If O is the origin and the coordinates of A and B are (51, 65) and (75, 81), respectively. Then `OA xx OB cos angle AOB` is equal to

To solve the problem, we need to find the value of \( OA \times OB \times \cos(\angle AOB) \).

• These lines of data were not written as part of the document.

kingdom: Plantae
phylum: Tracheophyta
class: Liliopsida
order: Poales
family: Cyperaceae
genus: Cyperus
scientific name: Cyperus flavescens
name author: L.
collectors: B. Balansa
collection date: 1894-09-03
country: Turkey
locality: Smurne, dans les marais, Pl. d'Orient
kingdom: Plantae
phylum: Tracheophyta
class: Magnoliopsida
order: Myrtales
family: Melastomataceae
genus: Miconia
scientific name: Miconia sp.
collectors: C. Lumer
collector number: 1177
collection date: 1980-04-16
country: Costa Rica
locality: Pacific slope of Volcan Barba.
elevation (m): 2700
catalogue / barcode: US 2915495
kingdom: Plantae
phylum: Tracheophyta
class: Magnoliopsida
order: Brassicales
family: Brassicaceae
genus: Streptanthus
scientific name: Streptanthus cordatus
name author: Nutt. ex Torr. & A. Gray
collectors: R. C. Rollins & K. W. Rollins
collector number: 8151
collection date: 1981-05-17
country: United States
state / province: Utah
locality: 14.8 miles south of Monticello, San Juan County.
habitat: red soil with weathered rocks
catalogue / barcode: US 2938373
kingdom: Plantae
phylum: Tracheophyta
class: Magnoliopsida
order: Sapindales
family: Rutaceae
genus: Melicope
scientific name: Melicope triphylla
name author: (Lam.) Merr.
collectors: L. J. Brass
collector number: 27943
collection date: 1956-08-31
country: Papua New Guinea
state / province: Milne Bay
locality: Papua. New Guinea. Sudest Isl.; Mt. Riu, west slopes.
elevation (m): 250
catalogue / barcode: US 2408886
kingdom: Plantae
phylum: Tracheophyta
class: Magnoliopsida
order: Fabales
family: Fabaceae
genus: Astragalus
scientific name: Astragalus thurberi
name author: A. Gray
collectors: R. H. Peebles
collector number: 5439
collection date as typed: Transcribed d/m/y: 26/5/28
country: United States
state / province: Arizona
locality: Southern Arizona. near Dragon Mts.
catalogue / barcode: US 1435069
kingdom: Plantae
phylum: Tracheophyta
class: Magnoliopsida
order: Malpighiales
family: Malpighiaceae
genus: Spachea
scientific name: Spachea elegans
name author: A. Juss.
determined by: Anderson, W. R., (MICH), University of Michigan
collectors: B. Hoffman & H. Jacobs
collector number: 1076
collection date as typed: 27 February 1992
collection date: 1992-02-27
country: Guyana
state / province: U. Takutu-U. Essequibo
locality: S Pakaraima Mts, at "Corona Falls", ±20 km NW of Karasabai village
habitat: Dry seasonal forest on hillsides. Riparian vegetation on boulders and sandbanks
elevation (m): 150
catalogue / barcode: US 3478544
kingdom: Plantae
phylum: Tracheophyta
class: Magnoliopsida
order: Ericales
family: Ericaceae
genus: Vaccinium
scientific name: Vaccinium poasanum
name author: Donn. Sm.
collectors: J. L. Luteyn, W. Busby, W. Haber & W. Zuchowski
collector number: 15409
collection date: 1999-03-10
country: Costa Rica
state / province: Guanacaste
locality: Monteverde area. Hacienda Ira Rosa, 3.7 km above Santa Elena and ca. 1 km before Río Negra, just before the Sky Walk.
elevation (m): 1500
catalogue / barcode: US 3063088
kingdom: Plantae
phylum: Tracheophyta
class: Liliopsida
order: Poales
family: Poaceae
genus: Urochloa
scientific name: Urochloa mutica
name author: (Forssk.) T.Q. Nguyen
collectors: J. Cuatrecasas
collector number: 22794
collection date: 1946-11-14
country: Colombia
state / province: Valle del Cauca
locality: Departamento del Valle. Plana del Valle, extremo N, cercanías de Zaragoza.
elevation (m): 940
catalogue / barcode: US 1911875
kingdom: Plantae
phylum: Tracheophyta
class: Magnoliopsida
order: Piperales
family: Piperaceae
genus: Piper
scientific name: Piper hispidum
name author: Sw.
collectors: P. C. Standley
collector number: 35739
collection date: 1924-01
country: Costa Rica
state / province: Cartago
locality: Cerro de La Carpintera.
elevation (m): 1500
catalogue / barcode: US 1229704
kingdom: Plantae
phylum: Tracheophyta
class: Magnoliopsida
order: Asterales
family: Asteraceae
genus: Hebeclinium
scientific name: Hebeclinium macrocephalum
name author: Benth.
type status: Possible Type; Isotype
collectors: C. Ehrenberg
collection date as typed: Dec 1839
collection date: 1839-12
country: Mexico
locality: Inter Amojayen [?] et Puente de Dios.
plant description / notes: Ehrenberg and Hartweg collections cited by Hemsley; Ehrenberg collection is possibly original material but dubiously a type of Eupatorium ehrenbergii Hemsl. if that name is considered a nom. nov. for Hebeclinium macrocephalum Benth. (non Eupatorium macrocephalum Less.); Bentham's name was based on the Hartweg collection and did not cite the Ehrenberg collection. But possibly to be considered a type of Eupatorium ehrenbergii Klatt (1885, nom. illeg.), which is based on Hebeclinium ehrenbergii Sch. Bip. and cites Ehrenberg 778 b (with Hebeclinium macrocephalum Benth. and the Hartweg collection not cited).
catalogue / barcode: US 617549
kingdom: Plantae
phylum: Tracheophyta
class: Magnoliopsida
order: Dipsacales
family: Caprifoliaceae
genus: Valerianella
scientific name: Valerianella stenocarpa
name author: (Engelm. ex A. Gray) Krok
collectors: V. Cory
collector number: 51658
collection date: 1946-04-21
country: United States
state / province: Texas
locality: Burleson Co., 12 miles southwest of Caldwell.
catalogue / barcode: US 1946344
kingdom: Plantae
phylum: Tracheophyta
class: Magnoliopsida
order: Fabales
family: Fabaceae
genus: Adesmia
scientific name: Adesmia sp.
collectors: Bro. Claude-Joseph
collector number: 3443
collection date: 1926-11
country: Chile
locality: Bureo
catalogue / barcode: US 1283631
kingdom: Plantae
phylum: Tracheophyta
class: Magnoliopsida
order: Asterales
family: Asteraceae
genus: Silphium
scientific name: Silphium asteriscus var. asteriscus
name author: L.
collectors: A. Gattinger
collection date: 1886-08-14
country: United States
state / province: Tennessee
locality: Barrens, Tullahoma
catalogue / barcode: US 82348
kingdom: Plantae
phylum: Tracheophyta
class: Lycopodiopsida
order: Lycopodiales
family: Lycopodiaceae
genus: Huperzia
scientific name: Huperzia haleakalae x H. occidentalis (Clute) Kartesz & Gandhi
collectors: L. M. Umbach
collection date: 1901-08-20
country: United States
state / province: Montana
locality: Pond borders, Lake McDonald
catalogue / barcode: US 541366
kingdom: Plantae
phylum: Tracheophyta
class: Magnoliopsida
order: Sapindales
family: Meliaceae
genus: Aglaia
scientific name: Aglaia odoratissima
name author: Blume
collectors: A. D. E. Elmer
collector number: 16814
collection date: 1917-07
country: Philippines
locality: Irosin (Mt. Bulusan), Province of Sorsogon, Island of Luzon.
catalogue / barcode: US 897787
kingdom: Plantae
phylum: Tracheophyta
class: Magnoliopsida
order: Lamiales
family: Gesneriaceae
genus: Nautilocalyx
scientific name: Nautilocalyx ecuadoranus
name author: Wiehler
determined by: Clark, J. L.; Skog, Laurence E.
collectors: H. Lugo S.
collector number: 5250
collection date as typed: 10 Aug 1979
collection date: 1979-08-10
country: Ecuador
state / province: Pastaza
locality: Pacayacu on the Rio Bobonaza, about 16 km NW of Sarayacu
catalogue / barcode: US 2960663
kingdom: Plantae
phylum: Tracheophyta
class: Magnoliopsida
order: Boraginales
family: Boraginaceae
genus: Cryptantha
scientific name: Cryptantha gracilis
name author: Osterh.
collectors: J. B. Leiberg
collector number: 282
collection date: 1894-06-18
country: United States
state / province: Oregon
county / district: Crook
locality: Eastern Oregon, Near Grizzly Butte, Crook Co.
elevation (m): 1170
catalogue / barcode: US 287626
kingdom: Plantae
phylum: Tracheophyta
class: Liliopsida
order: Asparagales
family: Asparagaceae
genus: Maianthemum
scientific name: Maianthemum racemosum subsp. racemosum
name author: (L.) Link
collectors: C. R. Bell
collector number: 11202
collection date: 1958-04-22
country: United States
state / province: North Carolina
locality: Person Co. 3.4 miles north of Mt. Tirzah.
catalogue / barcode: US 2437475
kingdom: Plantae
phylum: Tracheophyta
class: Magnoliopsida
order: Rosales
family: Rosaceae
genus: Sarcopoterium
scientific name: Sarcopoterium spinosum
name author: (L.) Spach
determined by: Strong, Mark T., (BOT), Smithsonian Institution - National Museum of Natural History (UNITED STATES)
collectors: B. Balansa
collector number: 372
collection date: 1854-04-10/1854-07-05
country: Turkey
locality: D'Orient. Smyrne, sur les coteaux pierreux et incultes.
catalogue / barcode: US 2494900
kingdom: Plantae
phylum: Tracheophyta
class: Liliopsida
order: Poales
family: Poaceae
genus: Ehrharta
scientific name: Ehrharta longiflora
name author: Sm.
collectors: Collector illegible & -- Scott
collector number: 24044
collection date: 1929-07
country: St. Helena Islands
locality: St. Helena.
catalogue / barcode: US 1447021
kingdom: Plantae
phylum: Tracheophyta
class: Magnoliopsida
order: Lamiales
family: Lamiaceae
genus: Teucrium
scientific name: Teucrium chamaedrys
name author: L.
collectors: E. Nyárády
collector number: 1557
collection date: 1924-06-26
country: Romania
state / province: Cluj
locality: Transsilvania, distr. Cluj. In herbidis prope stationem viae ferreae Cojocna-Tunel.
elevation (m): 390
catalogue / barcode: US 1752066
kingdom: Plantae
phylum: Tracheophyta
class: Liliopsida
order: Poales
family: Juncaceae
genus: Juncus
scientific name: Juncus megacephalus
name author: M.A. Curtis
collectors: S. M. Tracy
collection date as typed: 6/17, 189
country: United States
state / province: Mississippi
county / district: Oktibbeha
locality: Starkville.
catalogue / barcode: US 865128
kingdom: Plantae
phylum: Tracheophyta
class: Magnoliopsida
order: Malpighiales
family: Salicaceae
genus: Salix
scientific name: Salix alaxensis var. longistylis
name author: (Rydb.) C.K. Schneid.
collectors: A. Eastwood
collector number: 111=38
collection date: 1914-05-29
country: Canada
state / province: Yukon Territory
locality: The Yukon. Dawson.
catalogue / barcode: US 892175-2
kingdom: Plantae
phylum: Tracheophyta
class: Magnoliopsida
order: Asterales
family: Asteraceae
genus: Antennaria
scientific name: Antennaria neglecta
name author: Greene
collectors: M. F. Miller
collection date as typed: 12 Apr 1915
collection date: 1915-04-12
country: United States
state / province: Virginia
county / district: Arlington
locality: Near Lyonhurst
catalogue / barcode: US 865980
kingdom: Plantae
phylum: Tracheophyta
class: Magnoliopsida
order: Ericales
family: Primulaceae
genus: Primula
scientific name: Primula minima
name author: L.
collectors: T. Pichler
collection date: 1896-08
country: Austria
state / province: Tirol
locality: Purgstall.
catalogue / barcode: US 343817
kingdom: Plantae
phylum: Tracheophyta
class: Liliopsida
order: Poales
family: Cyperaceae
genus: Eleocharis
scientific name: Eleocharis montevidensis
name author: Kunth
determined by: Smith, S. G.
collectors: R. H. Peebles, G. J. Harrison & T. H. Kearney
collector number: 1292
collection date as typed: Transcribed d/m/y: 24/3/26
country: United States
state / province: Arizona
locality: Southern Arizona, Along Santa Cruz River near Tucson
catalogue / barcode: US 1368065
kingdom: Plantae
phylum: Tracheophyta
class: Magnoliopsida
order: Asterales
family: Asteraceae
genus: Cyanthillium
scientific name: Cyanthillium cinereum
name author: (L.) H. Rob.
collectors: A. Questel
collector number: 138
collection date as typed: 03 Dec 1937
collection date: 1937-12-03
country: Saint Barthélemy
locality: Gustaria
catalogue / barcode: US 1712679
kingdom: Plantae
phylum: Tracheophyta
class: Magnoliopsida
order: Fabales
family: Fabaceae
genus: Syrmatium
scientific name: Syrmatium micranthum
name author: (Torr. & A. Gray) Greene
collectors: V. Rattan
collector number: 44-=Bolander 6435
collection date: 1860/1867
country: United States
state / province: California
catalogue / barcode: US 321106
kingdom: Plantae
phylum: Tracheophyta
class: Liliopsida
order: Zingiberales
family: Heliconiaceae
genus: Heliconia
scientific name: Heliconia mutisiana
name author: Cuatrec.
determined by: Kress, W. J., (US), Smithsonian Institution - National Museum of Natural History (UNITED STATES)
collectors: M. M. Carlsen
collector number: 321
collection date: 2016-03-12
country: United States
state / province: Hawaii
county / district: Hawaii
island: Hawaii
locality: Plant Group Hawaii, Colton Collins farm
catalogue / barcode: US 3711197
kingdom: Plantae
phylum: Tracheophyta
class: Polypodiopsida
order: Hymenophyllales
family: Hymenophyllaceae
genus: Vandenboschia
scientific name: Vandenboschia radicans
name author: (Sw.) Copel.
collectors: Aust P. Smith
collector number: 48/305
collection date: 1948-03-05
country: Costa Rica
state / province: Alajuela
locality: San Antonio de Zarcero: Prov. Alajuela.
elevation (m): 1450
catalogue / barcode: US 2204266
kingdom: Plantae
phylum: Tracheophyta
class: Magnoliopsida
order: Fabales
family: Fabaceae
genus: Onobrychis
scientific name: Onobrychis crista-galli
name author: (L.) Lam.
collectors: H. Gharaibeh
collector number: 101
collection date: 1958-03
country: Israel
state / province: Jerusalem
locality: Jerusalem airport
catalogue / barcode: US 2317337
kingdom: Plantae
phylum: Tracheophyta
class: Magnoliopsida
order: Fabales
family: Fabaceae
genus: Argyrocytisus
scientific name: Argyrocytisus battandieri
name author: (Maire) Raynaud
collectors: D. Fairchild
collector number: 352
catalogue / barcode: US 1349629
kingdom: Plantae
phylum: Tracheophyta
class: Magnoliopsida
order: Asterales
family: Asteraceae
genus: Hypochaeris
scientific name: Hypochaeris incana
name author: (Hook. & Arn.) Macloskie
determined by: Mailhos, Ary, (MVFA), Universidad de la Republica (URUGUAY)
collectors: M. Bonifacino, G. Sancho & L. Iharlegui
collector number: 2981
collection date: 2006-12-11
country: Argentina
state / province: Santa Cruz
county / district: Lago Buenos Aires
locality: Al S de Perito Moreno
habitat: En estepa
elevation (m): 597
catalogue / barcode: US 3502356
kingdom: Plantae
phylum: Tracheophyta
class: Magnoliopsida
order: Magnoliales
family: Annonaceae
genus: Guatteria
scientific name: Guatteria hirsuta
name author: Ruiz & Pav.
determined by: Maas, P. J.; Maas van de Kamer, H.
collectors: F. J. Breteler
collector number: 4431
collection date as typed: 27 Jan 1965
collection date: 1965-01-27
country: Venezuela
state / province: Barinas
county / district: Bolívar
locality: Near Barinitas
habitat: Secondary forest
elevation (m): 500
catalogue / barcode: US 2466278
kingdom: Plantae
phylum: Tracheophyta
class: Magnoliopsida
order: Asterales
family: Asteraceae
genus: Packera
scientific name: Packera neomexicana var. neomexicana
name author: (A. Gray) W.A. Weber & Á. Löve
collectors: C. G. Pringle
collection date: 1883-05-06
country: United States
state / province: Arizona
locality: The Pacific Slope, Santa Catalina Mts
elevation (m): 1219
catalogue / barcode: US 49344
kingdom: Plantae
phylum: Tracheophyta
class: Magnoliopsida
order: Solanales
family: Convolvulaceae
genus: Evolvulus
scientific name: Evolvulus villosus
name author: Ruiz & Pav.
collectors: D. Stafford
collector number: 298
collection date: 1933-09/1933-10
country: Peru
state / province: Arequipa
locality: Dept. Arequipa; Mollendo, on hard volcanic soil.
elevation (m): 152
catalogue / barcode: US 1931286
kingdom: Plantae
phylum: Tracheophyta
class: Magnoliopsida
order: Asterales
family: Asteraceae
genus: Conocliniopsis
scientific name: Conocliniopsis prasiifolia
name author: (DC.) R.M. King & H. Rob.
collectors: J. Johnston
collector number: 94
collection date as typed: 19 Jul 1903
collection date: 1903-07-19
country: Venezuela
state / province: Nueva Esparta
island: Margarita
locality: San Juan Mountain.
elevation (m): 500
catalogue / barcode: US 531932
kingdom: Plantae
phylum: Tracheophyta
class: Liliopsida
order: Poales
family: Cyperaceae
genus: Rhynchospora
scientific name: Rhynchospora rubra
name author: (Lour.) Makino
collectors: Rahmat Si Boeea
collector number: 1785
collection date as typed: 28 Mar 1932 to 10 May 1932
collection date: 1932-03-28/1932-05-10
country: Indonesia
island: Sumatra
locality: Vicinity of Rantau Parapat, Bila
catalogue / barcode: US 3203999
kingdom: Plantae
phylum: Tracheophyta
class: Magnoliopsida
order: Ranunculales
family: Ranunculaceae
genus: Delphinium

Here are the steps to find the solution: ### Step 1: Calculate the distances \( OA \) and \( OB \) The distance \( OA \) can be calculated using the distance formula: \[ OA = \sqrt{(x_A - x_O)^2 + (y_A - y_O)^2} \] Given \( O(0,0) \) and \( A(51, 65) \): \[ OA = \sqrt{(51 - 0)^2 + (65 - 0)^2} = \sqrt{51^2 + 65^2} \] Calculating \( 51^2 \) and \( 65^2 \): \[ 51^2 = 2601 \quad \text{and} \quad 65^2 = 4225 \] Thus, \[ OA = \sqrt{2601 + 4225} = \sqrt{6826} \] Now, calculate \( OB \): \[ OB = \sqrt{(x_B - x_O)^2 + (y_B - y_O)^2} \] Given \( B(75, 81) \): \[ OB = \sqrt{(75 - 0)^2 + (81 - 0)^2} = \sqrt{75^2 + 81^2} \] Calculating \( 75^2 \) and \( 81^2 \): \[ 75^2 = 5625 \quad \text{and} \quad 81^2 = 6561 \] Thus, \[ OB = \sqrt{5625 + 6561} = \sqrt{12186} \] ### Step 2: Calculate the distance \( AB \) The distance \( AB \) can be calculated as: \[ AB = \sqrt{(x_B - x_A)^2 + (y_B - y_A)^2} \] \[ AB = \sqrt{(75 - 51)^2 + (81 - 65)^2} = \sqrt{24^2 + 16^2} \] Calculating \( 24^2 \) and \( 16^2 \): \[ 24^2 = 576 \quad \text{and} \quad 16^2 = 256 \] Thus, \[ AB = \sqrt{576 + 256} = \sqrt{832} \] ### Step 3: Use the cosine rule to find \( \cos(\angle AOB) \) According to the cosine rule: \[ AB^2 = OA^2 + OB^2 - 2 \cdot OA \cdot OB \cdot \cos(\angle AOB) \] Rearranging gives: \[ \cos(\angle AOB) = \frac{OA^2 + OB^2 - AB^2}{2 \cdot OA \cdot OB} \] ### Step 4: Substitute the values Now we substitute the values we calculated: - \( OA^2 = 6826 \) - \( OB^2 = 12186 \) - \( AB^2 = 832 \) Substituting into the cosine formula: \[ \cos(\angle AOB) = \frac{6826 + 12186 - 832}{2 \cdot \sqrt{6826} \cdot \sqrt{12186}} \] Calculating the numerator: \[ 6826 + 12186 - 832 = 18280 \] ### Step 5: Calculate \( OA \times OB \times \cos(\angle AOB) \) Now we can find \( OA \times OB \times \cos(\angle AOB) \): \[ OA \times OB \times \cos(\angle AOB) = \frac{18280}{2} \] Thus, \[ OA \times OB \times \cos(\angle AOB) = 9140 \] ### Final Answer The value of \( OA \times OB \times \cos(\angle AOB) \) is \( 9140 \).